### What to do
- A) Name every person mentioned by name in the article about The Muse that follows.
- B) Copy word for word the part of the article about The Muse starting at "For job-seekers that" and ending at "with content first.".

**** Passage for review

Looking for work is never fun, and it’s certainly not easy. If it’s been a while since you’ve gotten out there and looked, it’s especially difficult. The evolution of social media and technology has been swift, and the effect it has had on how we communicate with each other both personally and professionally has been even faster. Gone are the days of showing up with your resume in hand for a face-to-face interview. We are now in an age of digital self-marketing.

For job-seekers that are just re-entering the market, or those that simply need some inspiration and advice, there are a number of resources available for networking and promoting resumes and finding job postings. Although sites like Monster.com, Indeed and LinkedIn got their start by offering services like these, The Muse began with content first.

“We’ve been doing content since we started as The Daily Muse in 2011, meaning that any career question you have or career decision you have to make, we probably have an article on it,” Adrian Granzella Larssen, editor in chief of The Muse, said. “We quickly realized that there was a huge opportunity to connect the smart, ambitious people who were coming to our site for career advice with amazing companies that want to hire them.”

Originally intended for young female job-seekers, The Daily Muse soon became a go-to for a much wider demographic with a more dynamic set of needs. Co-founders Alex Cavoulacos, Kathryn Minshew and Melissa McCreery landed a spot in the Y Combinator startup program and built their vision offering in-depth company profiles, job boards and educational opportunities. Re-launching as The Muse brought the focus on finding and fostering careers, not just jobs.

********
**** Source data

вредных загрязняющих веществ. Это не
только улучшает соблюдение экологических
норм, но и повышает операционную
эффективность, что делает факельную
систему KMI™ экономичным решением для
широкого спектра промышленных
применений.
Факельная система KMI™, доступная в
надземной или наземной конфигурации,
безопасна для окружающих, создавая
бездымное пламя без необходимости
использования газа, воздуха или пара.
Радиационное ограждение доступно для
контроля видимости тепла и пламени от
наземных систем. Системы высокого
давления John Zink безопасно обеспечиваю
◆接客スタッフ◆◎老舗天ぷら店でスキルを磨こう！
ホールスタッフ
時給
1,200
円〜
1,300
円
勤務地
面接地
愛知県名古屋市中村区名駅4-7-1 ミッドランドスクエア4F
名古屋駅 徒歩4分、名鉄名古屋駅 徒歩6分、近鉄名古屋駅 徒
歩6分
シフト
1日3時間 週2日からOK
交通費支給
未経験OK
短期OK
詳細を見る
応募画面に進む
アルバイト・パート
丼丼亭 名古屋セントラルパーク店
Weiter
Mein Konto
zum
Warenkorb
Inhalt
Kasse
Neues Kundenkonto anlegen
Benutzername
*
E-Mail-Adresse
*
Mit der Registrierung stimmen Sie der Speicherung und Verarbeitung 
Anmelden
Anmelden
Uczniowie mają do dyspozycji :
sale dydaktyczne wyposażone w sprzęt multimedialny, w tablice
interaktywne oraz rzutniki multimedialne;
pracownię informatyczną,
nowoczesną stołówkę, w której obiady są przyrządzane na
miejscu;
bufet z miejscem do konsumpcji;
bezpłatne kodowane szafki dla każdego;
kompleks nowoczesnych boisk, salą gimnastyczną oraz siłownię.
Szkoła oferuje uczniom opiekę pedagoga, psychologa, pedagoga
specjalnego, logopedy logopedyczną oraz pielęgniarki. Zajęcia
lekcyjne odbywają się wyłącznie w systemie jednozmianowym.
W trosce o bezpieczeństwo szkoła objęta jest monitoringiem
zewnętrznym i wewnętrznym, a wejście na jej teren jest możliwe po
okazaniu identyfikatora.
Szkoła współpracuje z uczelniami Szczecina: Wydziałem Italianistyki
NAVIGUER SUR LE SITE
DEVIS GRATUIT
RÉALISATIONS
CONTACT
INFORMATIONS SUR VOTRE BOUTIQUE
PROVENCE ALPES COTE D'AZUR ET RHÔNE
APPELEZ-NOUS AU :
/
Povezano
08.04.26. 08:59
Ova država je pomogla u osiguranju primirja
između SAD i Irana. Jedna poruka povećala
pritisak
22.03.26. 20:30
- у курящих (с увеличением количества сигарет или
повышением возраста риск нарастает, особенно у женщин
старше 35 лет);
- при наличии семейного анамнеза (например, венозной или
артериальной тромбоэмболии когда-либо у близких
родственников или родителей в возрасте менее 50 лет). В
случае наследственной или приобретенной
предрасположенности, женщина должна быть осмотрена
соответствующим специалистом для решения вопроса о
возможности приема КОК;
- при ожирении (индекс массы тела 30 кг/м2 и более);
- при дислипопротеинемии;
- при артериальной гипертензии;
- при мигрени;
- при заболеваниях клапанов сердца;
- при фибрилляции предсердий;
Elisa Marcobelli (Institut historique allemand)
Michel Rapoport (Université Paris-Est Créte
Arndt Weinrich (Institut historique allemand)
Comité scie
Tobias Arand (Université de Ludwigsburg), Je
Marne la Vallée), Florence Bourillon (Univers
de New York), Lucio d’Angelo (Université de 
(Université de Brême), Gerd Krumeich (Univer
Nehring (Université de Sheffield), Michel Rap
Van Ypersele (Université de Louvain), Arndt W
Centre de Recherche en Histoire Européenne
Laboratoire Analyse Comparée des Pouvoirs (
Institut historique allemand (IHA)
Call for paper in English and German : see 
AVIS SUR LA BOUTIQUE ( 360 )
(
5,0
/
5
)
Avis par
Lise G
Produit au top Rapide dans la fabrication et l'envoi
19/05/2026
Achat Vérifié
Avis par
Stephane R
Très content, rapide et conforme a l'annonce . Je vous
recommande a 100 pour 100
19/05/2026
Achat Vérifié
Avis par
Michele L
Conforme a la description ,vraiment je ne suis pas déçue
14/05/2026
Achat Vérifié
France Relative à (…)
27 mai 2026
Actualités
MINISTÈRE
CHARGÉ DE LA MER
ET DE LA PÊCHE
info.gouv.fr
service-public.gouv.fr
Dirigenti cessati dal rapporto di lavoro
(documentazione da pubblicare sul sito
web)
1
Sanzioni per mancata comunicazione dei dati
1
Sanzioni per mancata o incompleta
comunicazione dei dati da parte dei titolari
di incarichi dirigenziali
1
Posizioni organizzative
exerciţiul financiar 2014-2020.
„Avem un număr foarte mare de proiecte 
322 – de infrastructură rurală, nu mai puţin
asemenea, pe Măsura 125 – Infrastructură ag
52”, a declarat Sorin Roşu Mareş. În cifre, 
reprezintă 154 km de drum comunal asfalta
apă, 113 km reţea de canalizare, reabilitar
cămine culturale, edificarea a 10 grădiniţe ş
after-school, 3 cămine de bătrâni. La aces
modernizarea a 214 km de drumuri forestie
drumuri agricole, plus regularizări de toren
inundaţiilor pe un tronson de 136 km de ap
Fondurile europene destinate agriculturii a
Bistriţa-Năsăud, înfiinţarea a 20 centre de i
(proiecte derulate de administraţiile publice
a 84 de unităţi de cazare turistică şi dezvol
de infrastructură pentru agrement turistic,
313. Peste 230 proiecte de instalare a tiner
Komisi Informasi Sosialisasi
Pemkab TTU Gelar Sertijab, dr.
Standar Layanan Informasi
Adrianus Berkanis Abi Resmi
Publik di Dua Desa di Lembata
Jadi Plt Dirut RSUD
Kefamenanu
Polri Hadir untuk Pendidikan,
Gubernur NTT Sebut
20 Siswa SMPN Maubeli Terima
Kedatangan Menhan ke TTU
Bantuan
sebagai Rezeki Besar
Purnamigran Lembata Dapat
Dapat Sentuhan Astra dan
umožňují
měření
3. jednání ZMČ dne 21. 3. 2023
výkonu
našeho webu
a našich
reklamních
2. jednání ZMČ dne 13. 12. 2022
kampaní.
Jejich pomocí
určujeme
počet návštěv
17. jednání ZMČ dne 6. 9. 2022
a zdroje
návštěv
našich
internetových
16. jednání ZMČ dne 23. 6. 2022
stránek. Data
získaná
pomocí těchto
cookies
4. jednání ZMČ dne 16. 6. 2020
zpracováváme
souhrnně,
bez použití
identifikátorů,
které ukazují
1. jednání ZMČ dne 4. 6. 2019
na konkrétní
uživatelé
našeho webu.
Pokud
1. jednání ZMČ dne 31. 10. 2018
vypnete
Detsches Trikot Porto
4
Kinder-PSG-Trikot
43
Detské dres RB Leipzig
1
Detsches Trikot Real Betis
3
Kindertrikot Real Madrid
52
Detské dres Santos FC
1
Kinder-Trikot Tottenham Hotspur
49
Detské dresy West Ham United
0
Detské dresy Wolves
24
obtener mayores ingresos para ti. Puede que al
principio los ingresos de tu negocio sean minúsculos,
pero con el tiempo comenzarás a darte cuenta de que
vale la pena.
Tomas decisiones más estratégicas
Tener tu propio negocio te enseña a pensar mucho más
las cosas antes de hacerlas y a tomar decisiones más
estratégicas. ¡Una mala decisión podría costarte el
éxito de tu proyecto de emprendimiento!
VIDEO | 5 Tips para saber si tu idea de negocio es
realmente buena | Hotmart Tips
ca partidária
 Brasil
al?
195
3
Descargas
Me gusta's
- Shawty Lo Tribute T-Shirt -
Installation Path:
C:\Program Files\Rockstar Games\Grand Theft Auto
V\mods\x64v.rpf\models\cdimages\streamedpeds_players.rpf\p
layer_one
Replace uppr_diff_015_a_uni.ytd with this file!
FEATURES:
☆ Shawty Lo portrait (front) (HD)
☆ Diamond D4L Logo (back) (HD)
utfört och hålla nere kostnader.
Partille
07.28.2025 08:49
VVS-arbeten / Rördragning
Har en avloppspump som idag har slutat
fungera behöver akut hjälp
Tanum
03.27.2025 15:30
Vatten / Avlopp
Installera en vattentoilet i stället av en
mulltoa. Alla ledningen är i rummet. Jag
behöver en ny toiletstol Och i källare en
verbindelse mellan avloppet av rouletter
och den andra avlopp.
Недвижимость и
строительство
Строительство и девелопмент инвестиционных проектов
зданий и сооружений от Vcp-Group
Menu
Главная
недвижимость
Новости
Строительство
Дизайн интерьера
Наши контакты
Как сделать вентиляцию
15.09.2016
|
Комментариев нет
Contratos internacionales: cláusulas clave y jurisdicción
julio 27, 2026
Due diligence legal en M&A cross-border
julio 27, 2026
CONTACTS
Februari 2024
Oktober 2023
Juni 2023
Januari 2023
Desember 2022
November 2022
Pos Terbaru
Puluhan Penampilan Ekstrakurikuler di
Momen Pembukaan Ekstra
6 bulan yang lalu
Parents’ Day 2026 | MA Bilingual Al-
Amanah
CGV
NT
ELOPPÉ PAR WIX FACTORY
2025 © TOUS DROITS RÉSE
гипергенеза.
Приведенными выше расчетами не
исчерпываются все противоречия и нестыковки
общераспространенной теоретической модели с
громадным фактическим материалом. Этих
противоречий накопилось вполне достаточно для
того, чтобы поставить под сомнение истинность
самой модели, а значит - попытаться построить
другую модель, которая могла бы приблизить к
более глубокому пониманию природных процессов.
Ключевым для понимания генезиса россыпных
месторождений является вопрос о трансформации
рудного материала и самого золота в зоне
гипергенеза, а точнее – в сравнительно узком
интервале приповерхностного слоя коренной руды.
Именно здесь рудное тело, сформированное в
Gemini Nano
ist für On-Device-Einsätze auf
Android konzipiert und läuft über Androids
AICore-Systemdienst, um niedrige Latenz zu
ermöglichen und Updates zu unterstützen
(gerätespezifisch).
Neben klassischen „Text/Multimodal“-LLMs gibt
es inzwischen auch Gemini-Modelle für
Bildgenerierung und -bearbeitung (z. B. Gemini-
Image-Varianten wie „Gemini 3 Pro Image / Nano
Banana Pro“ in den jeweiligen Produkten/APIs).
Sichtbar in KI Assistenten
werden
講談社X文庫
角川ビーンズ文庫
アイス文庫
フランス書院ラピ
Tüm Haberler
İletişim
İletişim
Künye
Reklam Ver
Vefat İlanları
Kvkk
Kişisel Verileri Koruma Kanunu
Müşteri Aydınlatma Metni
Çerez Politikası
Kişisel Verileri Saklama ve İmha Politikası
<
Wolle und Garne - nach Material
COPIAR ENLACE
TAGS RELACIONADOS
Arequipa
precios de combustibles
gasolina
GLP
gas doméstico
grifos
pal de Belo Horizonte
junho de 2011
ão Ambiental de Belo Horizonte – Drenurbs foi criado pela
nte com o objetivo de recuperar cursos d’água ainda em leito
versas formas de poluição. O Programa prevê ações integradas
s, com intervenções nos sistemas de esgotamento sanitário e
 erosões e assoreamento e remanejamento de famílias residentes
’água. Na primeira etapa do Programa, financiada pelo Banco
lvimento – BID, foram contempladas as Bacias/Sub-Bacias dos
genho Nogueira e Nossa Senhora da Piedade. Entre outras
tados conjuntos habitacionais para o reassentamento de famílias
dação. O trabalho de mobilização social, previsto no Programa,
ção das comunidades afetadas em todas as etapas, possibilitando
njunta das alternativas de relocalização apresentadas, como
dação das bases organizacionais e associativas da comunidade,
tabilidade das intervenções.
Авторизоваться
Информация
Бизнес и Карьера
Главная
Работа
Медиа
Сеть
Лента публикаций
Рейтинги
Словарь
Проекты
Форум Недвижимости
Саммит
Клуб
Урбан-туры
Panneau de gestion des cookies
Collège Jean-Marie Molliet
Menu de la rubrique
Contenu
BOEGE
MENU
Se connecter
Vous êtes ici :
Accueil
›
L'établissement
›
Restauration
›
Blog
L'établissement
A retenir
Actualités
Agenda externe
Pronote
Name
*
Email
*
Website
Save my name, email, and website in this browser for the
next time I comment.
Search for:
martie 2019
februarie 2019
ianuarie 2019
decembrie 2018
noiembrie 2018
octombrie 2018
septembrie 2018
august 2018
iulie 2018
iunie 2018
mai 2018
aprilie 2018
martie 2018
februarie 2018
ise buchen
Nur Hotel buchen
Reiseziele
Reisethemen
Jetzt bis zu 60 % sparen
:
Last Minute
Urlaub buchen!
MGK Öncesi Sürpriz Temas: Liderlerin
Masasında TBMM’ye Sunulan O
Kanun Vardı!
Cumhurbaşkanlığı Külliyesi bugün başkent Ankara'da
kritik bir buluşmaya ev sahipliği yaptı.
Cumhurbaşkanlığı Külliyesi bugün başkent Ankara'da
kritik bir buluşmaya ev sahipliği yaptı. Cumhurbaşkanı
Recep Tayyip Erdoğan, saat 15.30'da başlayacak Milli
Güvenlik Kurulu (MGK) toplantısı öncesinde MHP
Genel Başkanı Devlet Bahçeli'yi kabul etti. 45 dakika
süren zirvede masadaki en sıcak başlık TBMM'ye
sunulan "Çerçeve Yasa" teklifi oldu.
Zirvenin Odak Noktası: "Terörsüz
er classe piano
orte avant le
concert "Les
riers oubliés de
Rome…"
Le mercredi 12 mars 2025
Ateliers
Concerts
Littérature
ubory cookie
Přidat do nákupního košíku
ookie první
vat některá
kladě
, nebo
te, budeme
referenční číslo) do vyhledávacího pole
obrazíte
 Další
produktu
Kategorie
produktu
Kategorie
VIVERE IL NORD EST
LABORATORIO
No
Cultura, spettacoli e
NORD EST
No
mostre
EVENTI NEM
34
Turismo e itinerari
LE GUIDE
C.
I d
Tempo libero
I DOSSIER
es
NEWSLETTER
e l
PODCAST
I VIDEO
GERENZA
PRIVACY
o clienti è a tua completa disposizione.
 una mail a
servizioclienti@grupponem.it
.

********

### Solution set
- A) Adrian Granzella Larssen, Alex Cavoulacos, Kathryn Minshew, Melissa McCreery

- B)
For job-seekers that are just re-entering the market, or those that simply need some inspiration and advice, there are a number of resources available for networking and promoting resumes and finding job postings. Although sites like Monster.com, Indeed and LinkedIn got their start by offering services like these, The Muse began with content first.